**** TEXT SECTION

Why the Israelites Made a Calf


It was a tense moment. Moses had climbed mount Sinai and had promised to return in forty days. It was now the fortieth day and there was no sign of his return.

The people had been skeptical about his survival on the mountaintop with no food or water. But Moses had a reputation of G‑dliness and they knew him as a miracle worker: they watched him smite the Egyptians, part the Reed Sea, guide them through an uncharted desert, deliver manna from heaven and water from a stone. They saw him stand unflinching on the mountain as G‑d's awesome presence descended.

But now it was the fortieth day — the day of his promised return — and there was no sign of their leader. Obviously, he had perished on the mountain.1

The people turned to Aaron, knowing that he, too, was a G‑dly person, destined for the high priesthood, and beseeched him to "make for us a G‑d." Aaron complied and fashioned a golden calf, which they promptly worshipped.2

This was an astounding betrayal of the Second Commandment, "You shall have no other G‑ds but me,"3 within forty days of its issuance. The multitudes were led to idolatry by rabble-rousers, but why did Aaron join in the sin? More pointedly, one might ask: if our ancestors sought a replacement for Moses, why did they replace G‑d?

A Corporeal Intermediary

Our ancestors were, in fact, not guilty of replacing G‑d but of making a corporeal image of G‑d, which is also prohibited but is not on par with outright idol worship. This behavior, though inexcusable, was, due to the circumstances, eminently understandable.4

Our ancestors lived in a world where all cultures related only to corporeal forms of deity. They believed that man must pay homage to G‑d and win His grace, but could not relate directly to an intangible deity. Man must therefore deify objects of his own making that represent his highest idea of the world-directing G‑dhead. These objects would then be invested by G‑d with divinity and become the bearers of man's fate.

Our ancestors, schooled in the Abrahamic belief in an omnipresent, incorporeal G‑d, were nevertheless influenced by surrounding cultures. Contrary to the heathens, they did believe that man could relate to an incorporeal G‑d, but they clung to the notion that a concrete, tangible link is required.

G‑d's corporeal instruments seemingly justified this contention. In the Israelites' experience, the Divine presence often dwelled in tangible, or at least visible, symbols and, indeed, artifacts. At the Reed Sea it was Moses' staff, at Sinai it was a cloud of glory, in the tabernacle it would be a sacred ark and its extending cherubs. The people saw these accouterments as deified links between an incorporeal G‑d and a physical people. Their mistake was that while those objects had indeed been chosen by G‑d to become a vehicle for his manifestation, they could serve as such only by as the result of the Divine choice and action. Man, however, has neither the authority nor the ability to choose his own vehicle and appoint it a link to G‑d, let alone endow it with divine properties.

********
**** DATASET

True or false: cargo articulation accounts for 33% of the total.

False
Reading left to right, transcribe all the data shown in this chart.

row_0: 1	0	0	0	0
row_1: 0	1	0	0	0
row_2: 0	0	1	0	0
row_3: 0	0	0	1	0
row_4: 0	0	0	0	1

********

- ACTIVITY LIST
[1] From the passage on the golden calf above, reproduce everything from "The people had" down to "awesome presence descended.".
[2] Based on the passage on the golden calf above, state whether each statement agrees with it, answering yes or no and quoting the deciding words.
(a) Moses had promised to return from the mountain in forty days.
(b) Aaron refused the people's demand to make a calf.
(c) At the Reed Sea, the Divine presence dwelled in a cloud of glory.
[3] Answer these questions using the passage on the golden calf above.
(a) What did the people ask Aaron to make for them?
(b) Which commandment does the passage say was betrayed within forty days of its issuance?
(c) In the tabernacle, what would serve as the tangible symbol of the Divine presence?

- ANSWERS FOR THE EXERCISE
[1]
The people had been skeptical about his survival on the mountaintop with no food or water. But Moses had a reputation of G‑dliness and they knew him as a miracle worker: they watched him smite the Egyptians, part the Reed Sea, guide them through an uncharted desert, deliver manna from heaven and water from a stone. They saw him stand unflinching on the mountain as G‑d's awesome presence descended.

[2]
(a) Yes: "Moses had climbed mount Sinai and had promised to return in forty days."
(b) No: "Aaron complied and fashioned a golden calf"
(c) No: "At the Reed Sea it was Moses' staff"

[3]
(a) They asked him to "make for us a G‑d."
(b) The Second Commandment, "You shall have no other G‑ds but me."
(c) A sacred ark and its extending cherubs.